_TEKSTFRAGMENT_.
━━━━━━━━━━━━━━━━━━━━━━━━━━━━━━
TITEL II. - Wijzigingen aangebracht in het koninklijk besluit van 10 januari 1996 betreffende de overheidsopdrachten voor aanneming van werken, leveringen en diensten in de sectoren water, energie, vervoer en telecommunicatie.
Art.16. Het opschrift van hoofdstuk IV van titel III van het koninklijk besluit van 10 januari 1996 betreffende de overheidsopdrachten voor aanneming van werken, leveringen en diensten in de sectoren water, energie, vervoer en telecommunicatie, wordt vervangen door het volgende opschrift : " Toegangsverbod tot bepaalde opdrachten ".

Art.17. Artikel 65 van hetzelfde besluit, gewijzigd bij het koninklijk besluit van 25 maart 1999, wordt vervangen door de volgende bepaling :
  " Art. 65 - § 1 - Moet worden afgewezen, de aanvraag tot deelneming of de offerte voor een overheidsopdracht voor aanneming van werken, leveringen of diensten ingediend door de persoon die belast werd met het onderzoek, de proeven, de studie of de ontwikkeling van die werken, leveringen of diensten, indien die persoon wegens die verrichtingen een voordeel geniet dat van die aard is dat het de normale spelregels van de mededinging vervalst.
  Toch zal de aanbestedende overheid, alvorens de aanvraag tot deelneming of de offerte van die persoon om die reden af te wijzen, aan deze laatste per aangetekende brief vragen schriftelijk de afdoende verantwoordingen te bezorgen waarmee kan worden aangetoond dat hij geen dergelijk voordeel geniet. Deze vormvereiste moet niet worden vervuld wanneer deze verantwoordingen werden gevoegd bij de aanvraag tot deelneming of de offerte.
  Om ontvankelijk te zijn moeten de verantwoordingen binnen twaalf kalenderdagen aan de aanbestedende overheid worden overgemaakt, te rekenen vanaf de dag die volgt op de verzending van de aangetekende brief, tenzij daarin een langere termijn is bepaald.
━━━━━━━━━━━━━━━━━━━━━━━━━━━━━━
_INVOERGEGEVENS_.
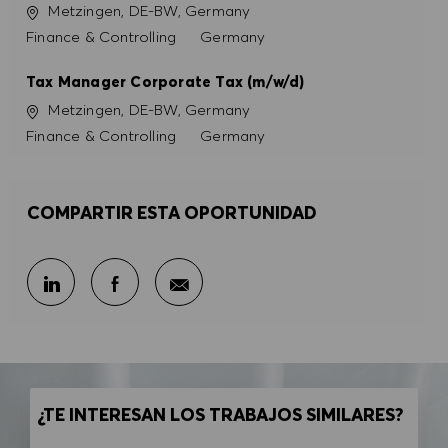
Ubicación
Metzingen, DE-BW, Germany
Categoría
Finance & Controlling
Germany
Tax Manager Corporate Tax (m/w/d)
Ubicación
Metzingen, DE-BW, Germany
Categoría
Finance & Controlling
Germany
COMPARTIR ESTA OPORTUNIDAD
Compartir por correo electr
Compartir en LinkedIn
Compartir en Facebook
¿TE INTERESAN LOS TRABAJOS SIMILARES?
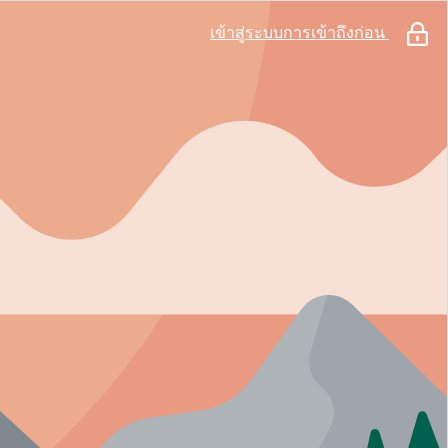
เข้าสู่ระบบการเข้าถึงก่อน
━━━━━━━━━━━━━━━━━━━━━━━━━━━━━━
_WAT WORDT GEVRAAGD_.
Binnen welke termijn moeten de verantwoordingen volgens het tekstfragment aan de aanbestedende overheid worden overgemaakt om ontvankelijk te zijn?

_UITGEWERKTE OPLOSSING_.
Binnen twaalf kalenderdagen, te rekenen vanaf de dag die volgt op de verzending van de aangetekende brief, tenzij daarin een langere termijn is bepaald.